Goal 1 -
According to the forum posts, what operating system does the host with the stuck upload run?
Goal 2 -
Please continue the forum posts from the point where they stop.
[start Passage]
Posts by TPCBF

1) Message boards : Number crunching : Problems and Technical Issues with Rosetta@home (Message 109014)
Posted 17 Mar 2024 by TPCBF
Post:
Please report any issues with work units in this thread.

All recent WUs on at least 3 different hosts all got cut short with the "error while computing"... :(
2) Message boards : Number crunching : Stuck on uploading is a new problem? (Message 81482)
Posted 17 Apr 2017 by TPCBF
Post:
As mentioned before, I doubt that this is something networking/IP related or protocol/IDS related, as WUs from the same host get uploaded just fine.

And it is certainly not Windows 10 related, as someone else mentioned in his response, as in my case, the host in question is Windows 7 Pro/64 bit...

And those 3 WUs on the other laptop that I mentioned now show up with a validation error. strangely enough...

Ralf
3) Message boards : Number crunching : Problems and Technical Issues with Rosetta@home (Message 81467)
Posted 17 Apr 2017 by TPCBF
Post:
I have seen so far one WU that is stuck, though I can't remotely check all the hosts that are running R@H.
On that one host where I noticed this since Friday, other WUs are uploading fine.
And the one that gets stuck is trying to upload but as far as I watched some forced upload retries, it craps out at various amounts of data, between 3KB and 32KB, out of 739.36KB.

The WU in question is https://boinc.bakerlab.org/rosetta/workunit.php?wuid=820755819.

I now see that there are actually a few more WUs from the same date send that should have all been returned by now, on other hosts as well...
EDIT: Actually, I just checked and there are exactly 3 more WUs from the same data (one is early morning the next day, the 3/12) on one other host, a laptop that I can't check remotely. However, that same laptop has successfully received and returned WU send after 3/11, 3/12...

As other WUs are uploading just fine, even on the same machine, I can not think of a reason as to why a networking issue at UW should be causing this... :?

Ralf
4) Message boards : Number crunching : Stuck on uploading is a new problem? (Message 81466)
Posted 17 Apr 2017 by TPCBF
Post:
Have one WU stuck on upload since at least Friday, Other Rosetta tasks seem to complete and upload fine.
If this problem is so elusive, why aren't there any admins/programmers actively communicating with folks that have this problem in order to solve it?

Ralf
5) Message boards : Number crunching : Problems and Technical Issues with Rosetta@home (Message 78673)
Posted 2 Sep 2015 by TPCBF
Post:
Two of our servers went down again. We are currently looking into it. Hold tight.


All server status shows disabled except for the data-driven web pages, yet my completed tasks are being successfully uploaded. However, I am not receiving credit for any of the uploads. Will I receive credit for them later?
Well, server status shows all green but for "file deleter".

The account info shows updated stats but it looks like the stats XML files aren't generated as none of the external stats sites are showing any updates for now...

Ralf
6) Message boards : Number crunching : Problems and Technical Issues with Rosetta@home (Message 78655)
[end Passage]
[start Entries]
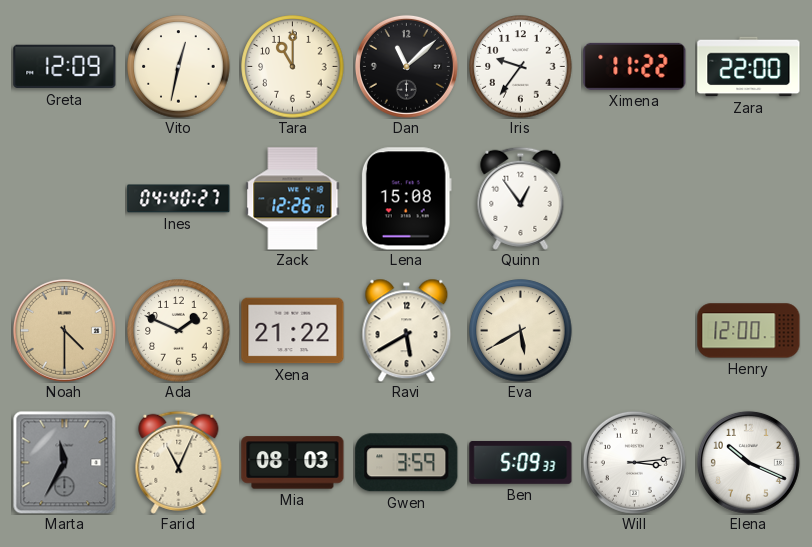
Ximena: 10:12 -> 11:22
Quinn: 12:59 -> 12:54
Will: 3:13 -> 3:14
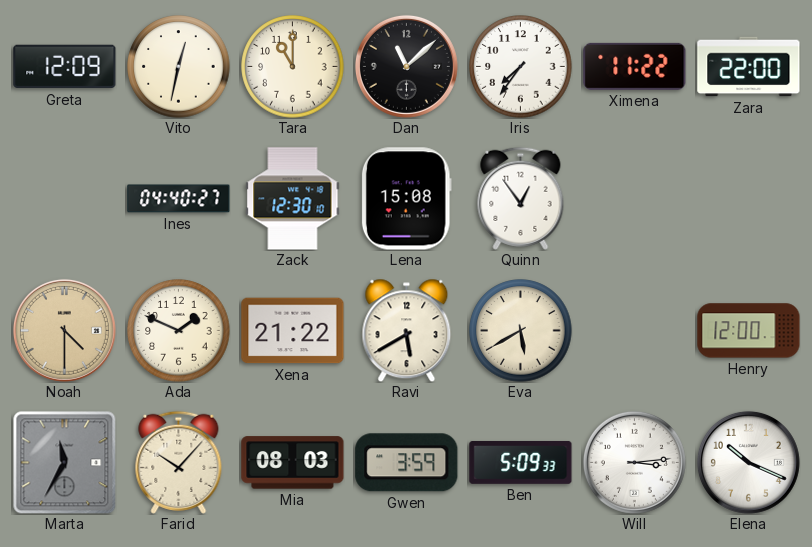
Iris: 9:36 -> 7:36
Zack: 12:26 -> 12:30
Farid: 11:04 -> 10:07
[end Entries]
[start Entries]
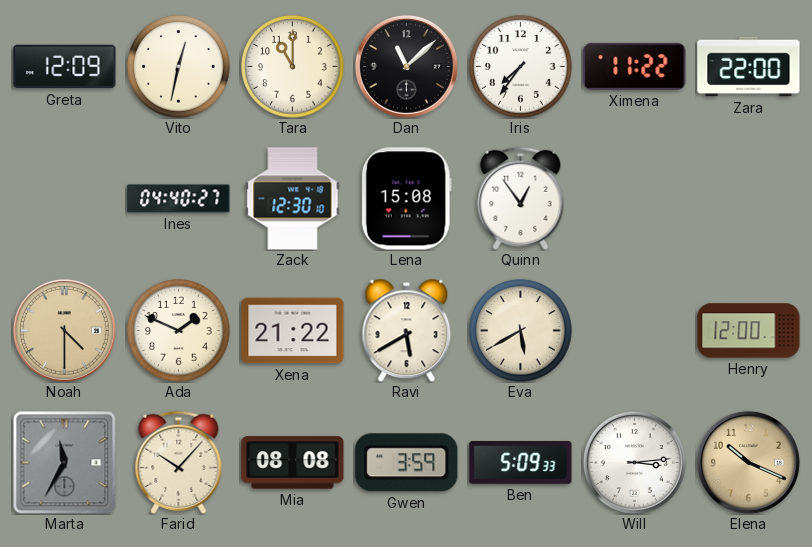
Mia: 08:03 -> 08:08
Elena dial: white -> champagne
[end Entries]
Written response 1 -
Windows 7 Pro/64 bit.

Written response 2 -
Posted 31 Aug 2015 by TPCBF
Post:
Well, at least two hosts where able to upload again. Let's see how it all looks in a few hours...

Ralf
7) Message boards : Number crunching : Problems and Technical Issues with Rosetta@home (Message 78641)
Posted 31 Aug 2015 by TPCBF
Post:
I think this may be more like about the fact nobody from the projects cares to inform his donors about the problem.

The server status page already informs everybody, who cares to look at it, that something is wrong with the servers (specially since it's not even updating anymore). That's what this page is done for, to inform us about the servers.

What could be improved, are the messages from servers. Curretly they just say "No work sent". Yeah, I can see that from the previous line "Scheduler request completed: got 0 new tasks". So instead of this completely useless message, they should send "Project has no tasks available", than I even don't need to look at the SSP to find out, why I'm not getting any work.
Well, that there is something wrong with the servers, that's kind of the obvious part.

But what has been missing from this project (for years!) is basic communication that those responsible for those servers is aware that there is something wrong with them and at least some basic info that they will be working on it.
I am working as sysadmin myself, and I know that it isn't THAT hard to be kept up to date of server status and in particular issues that require attention. There are plenty of Open Source tools out there for things like this.

It's about noon on Monday, by this time someone should have been able to take a look at it and post a message "Hey guys, we're on it, it just might take a while" instead of just remaining incommunicado...

Ralf
8) Message boards : Number crunching : Minirosetta 3.59 (Message 78387)
Posted 30 Jun 2015 by TPCBF
Post:
Please report which BOINC version is installed and which host you are making yout observations on.
BOINC 7.4.42 on Windows 8.1/64(4core i3/8GB of RAM).

Task ID 742059437 and Task ID 742059580.

After restarting BOINC 3 or 4 times and shutdown and restart my laptop half a couple times since yesterday, right now both WUs are currently continuing working again, but I have the feeling that they will stop and do the same thing all over again in a while...

Ralf


9) Message boards : Number crunching : Minirosetta 3.59 (Message 78375)
Posted 29 Jun 2015 by TPCBF
Post:
Those WUs seem to have some serious problems, at least here on my Windows 8.1 laptop (4core i3, 8GB of RAM)
They just rack up a few minutes of CPU time before kind of stopping, just "real" time advancing but with no apparent processing happening for hours...
And when restarting BOINC, they might pretend to work for a (very) short time, then crapping out with "Computation Error"...

Ralf



Are you seeing this problem with all WUs? There doesn't seem to be a general issue as far as I can tell so far.
Not all, but still weird. 6 other tasks seemed to have finished today fine, though I see messages about "exit status 0" and "you might have to reset the project if this continues" in the logs.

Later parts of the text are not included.